In die Gegenwart ging es dann wieder mit Enricos Mitstreiterin Afrodite Sevasti. In ihrer Rolle als Chief Business Development Officer, GRNET beschrieb diese die Möglichkeiten von SDN. Im Forschungsnetzwerk GÉANT könne man mit der Technik beispielsweise "Testbeds as a Service" anbieten, also flexibel konfigurierbare Testumgebungen, die das produktive Netz in seiner Funktion nicht beeinträchtigen.

Demonstrationen und Prototypen

Einen Eindruck von ähnlich flexible Netzinfrastrukturen präsentierte Ericsson mit einer aufgeräumten Testinstallation außerhalb des Vortragsraumes. In der Demo wurden Netzstrukturen mehr oder weniger beliebig zusammengestellt und sodann graphisch dargestellt.

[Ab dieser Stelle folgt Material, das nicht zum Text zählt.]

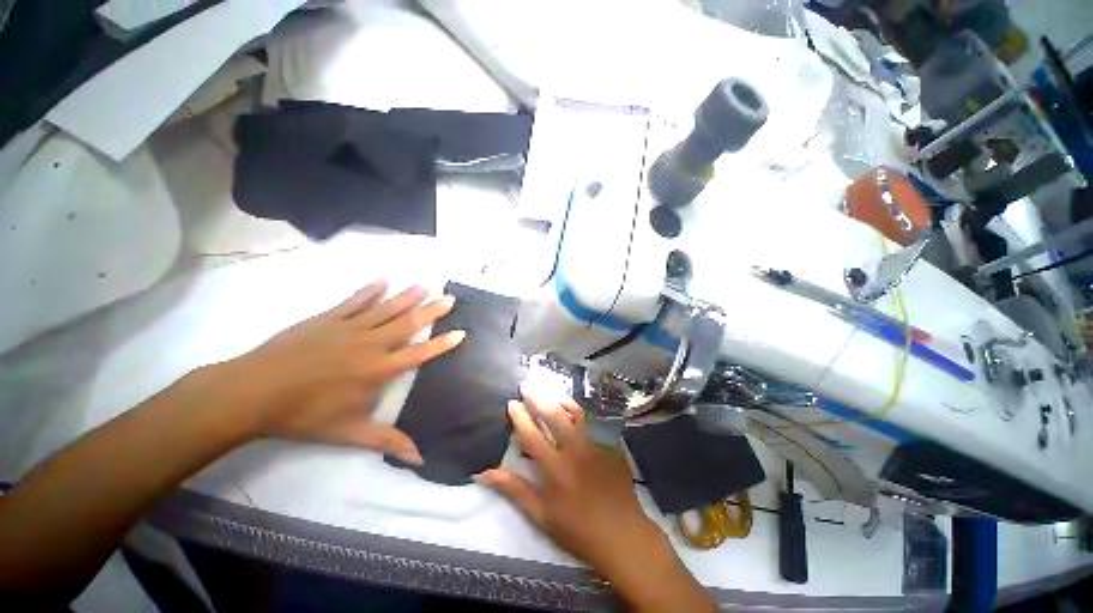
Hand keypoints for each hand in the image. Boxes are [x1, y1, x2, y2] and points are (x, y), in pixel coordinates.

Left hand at [219, 280, 463, 463]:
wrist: (254, 392)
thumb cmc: (305, 415)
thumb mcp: (349, 433)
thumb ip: (387, 441)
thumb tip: (419, 458)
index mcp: (378, 370)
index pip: (419, 354)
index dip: (441, 343)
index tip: (460, 331)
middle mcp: (370, 344)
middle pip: (407, 324)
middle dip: (431, 311)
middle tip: (449, 298)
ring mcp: (349, 328)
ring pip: (386, 308)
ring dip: (407, 296)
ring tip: (425, 285)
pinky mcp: (328, 318)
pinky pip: (355, 301)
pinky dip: (370, 291)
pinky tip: (383, 281)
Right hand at [478, 387, 713, 611]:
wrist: (622, 535)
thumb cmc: (577, 530)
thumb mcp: (541, 516)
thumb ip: (515, 490)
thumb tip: (484, 473)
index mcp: (555, 468)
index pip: (532, 435)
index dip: (520, 417)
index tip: (512, 402)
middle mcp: (574, 451)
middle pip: (553, 416)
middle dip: (538, 397)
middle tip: (528, 385)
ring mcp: (594, 446)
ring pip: (575, 414)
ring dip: (560, 400)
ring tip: (550, 391)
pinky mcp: (609, 446)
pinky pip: (591, 425)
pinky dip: (578, 416)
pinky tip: (573, 413)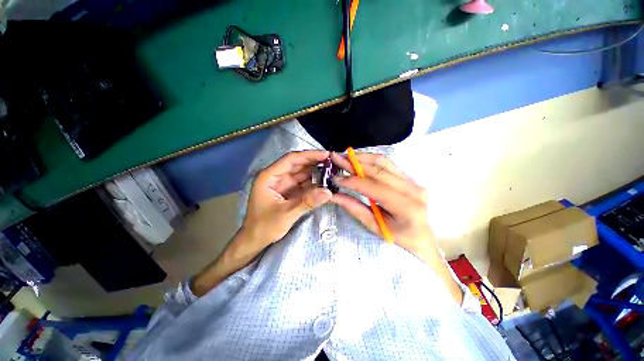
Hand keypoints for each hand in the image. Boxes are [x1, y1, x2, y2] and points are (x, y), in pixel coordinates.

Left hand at [242, 150, 332, 248]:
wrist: (256, 240)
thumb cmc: (264, 227)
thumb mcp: (286, 214)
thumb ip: (307, 202)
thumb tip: (329, 192)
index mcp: (269, 176)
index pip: (291, 159)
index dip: (309, 155)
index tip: (326, 154)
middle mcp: (277, 177)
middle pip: (298, 164)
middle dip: (315, 162)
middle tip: (333, 161)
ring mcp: (284, 184)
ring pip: (302, 173)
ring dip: (316, 172)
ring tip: (333, 170)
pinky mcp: (290, 191)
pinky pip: (304, 184)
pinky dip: (315, 183)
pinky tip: (326, 182)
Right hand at [330, 152, 436, 261]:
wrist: (422, 238)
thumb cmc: (398, 238)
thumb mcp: (374, 227)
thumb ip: (354, 208)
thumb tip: (334, 195)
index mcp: (406, 207)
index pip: (374, 187)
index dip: (352, 181)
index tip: (335, 177)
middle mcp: (412, 190)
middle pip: (378, 170)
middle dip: (353, 163)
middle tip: (336, 158)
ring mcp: (413, 181)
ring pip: (383, 162)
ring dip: (361, 157)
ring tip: (344, 156)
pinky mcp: (409, 177)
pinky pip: (387, 163)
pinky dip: (370, 159)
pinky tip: (358, 159)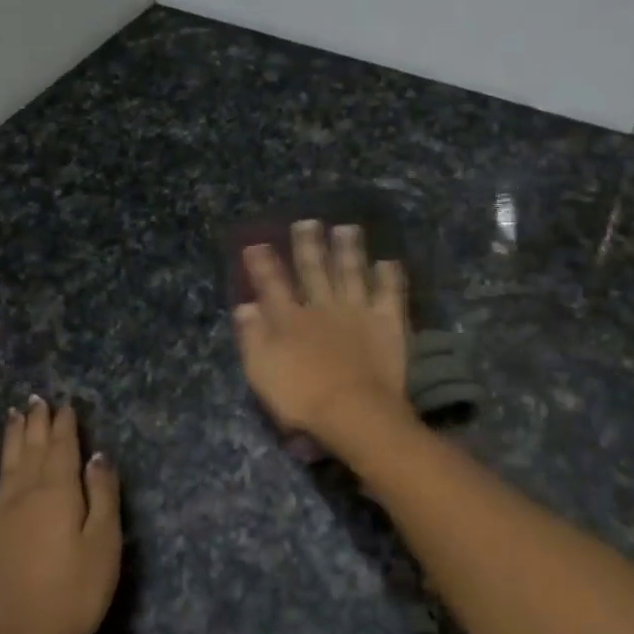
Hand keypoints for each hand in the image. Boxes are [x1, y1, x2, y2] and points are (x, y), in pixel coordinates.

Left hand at [0, 398, 120, 633]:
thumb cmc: (78, 592)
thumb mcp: (106, 542)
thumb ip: (102, 494)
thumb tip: (97, 456)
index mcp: (58, 492)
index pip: (63, 448)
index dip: (65, 425)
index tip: (66, 405)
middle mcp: (24, 495)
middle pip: (31, 450)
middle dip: (36, 423)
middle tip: (38, 399)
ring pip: (5, 465)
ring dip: (10, 438)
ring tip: (14, 414)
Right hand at [233, 220, 409, 447]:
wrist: (353, 411)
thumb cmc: (301, 398)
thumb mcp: (261, 371)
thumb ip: (252, 337)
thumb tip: (244, 306)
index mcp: (289, 319)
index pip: (272, 284)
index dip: (263, 264)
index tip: (256, 244)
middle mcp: (322, 306)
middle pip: (313, 269)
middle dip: (308, 245)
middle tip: (306, 222)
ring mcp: (357, 310)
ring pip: (351, 271)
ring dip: (348, 249)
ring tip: (346, 228)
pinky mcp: (387, 321)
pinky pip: (389, 292)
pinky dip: (388, 275)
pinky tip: (387, 261)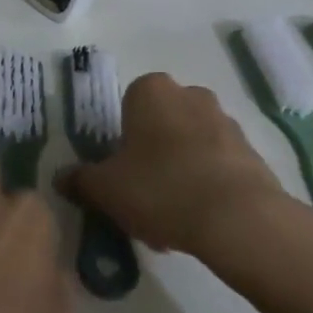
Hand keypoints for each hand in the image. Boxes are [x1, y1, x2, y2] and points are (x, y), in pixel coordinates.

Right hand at [62, 72, 302, 259]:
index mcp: (151, 90)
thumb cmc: (160, 188)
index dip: (121, 141)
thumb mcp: (106, 189)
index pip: (128, 106)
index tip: (120, 173)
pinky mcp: (251, 151)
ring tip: (171, 220)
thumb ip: (80, 180)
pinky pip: (217, 165)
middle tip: (142, 197)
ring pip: (189, 146)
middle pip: (161, 125)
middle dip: (151, 156)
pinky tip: (198, 221)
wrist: (238, 218)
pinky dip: (206, 186)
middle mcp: (190, 94)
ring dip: (179, 172)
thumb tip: (60, 178)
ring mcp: (225, 121)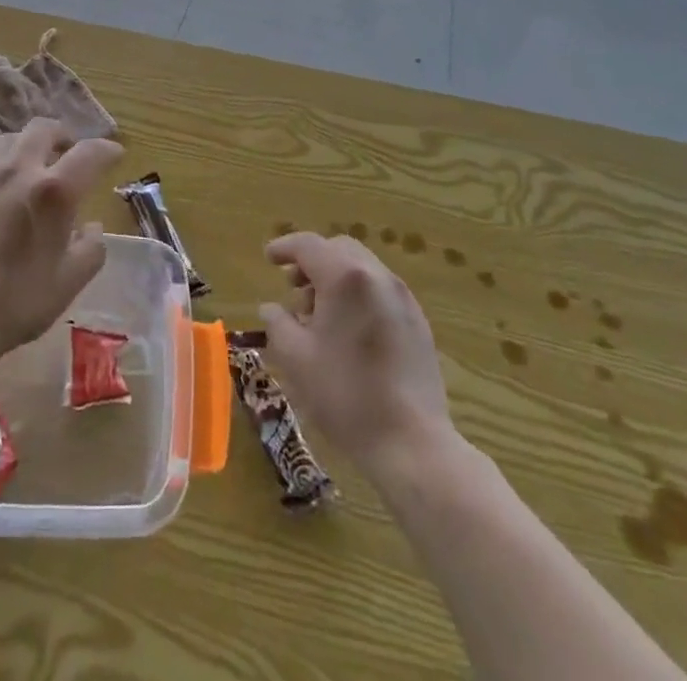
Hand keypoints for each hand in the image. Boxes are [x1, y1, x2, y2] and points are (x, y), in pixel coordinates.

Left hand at [0, 118, 121, 368]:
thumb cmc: (16, 302)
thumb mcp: (70, 282)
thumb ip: (91, 248)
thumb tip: (91, 227)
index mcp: (54, 190)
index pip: (90, 152)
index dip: (107, 150)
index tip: (114, 155)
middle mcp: (19, 170)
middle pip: (44, 129)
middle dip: (63, 136)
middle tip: (69, 154)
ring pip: (10, 140)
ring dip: (29, 146)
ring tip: (33, 168)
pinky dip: (2, 166)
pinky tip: (1, 192)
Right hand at [260, 233, 453, 474]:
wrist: (411, 442)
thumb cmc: (345, 394)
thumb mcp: (296, 358)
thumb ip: (277, 323)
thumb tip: (271, 308)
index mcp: (345, 277)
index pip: (309, 245)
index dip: (285, 247)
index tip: (268, 257)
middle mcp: (377, 276)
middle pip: (339, 250)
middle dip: (312, 261)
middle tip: (293, 287)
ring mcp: (403, 298)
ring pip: (362, 268)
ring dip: (335, 279)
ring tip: (318, 316)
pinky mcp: (418, 322)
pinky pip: (380, 291)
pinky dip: (358, 295)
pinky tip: (348, 332)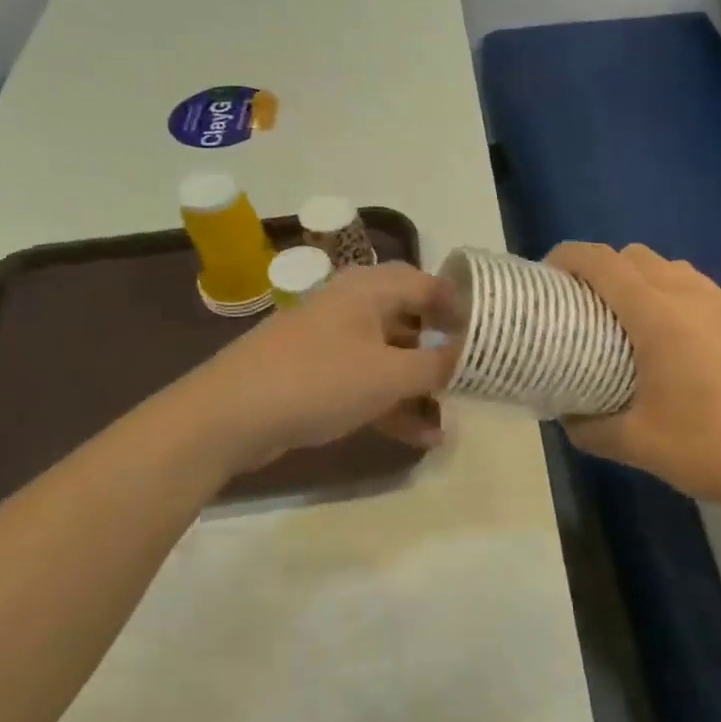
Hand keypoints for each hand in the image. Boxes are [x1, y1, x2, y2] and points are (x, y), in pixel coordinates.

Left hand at [185, 262, 459, 476]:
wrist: (229, 416)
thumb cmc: (318, 380)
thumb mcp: (388, 374)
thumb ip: (436, 366)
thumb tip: (470, 357)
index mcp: (370, 289)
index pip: (430, 285)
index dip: (463, 309)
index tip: (491, 338)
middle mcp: (353, 306)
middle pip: (412, 321)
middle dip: (443, 351)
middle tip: (474, 375)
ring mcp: (333, 341)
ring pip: (391, 356)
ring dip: (421, 386)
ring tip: (453, 416)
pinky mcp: (319, 375)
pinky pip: (368, 382)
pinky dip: (393, 403)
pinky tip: (421, 437)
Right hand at [545, 242, 720, 523]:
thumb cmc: (710, 449)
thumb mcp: (635, 445)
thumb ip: (589, 427)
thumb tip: (567, 415)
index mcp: (658, 314)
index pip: (602, 261)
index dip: (568, 258)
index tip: (548, 276)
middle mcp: (694, 294)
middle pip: (636, 256)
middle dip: (603, 268)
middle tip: (585, 306)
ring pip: (674, 268)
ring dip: (644, 280)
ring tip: (633, 321)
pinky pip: (707, 291)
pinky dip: (683, 297)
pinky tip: (688, 338)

Bei anderen Anbietern ging es nicht immer ganz so ordentlich zu. Mitunter wirkten die Prototypen und Testsysteme unter den Standtischen, als kämen sie direkt aus dem Bastelkeller. Die innovationsfreudige Aufbruchstimmung der SDN-Community illustrierten derlei Installation aber recht treffend.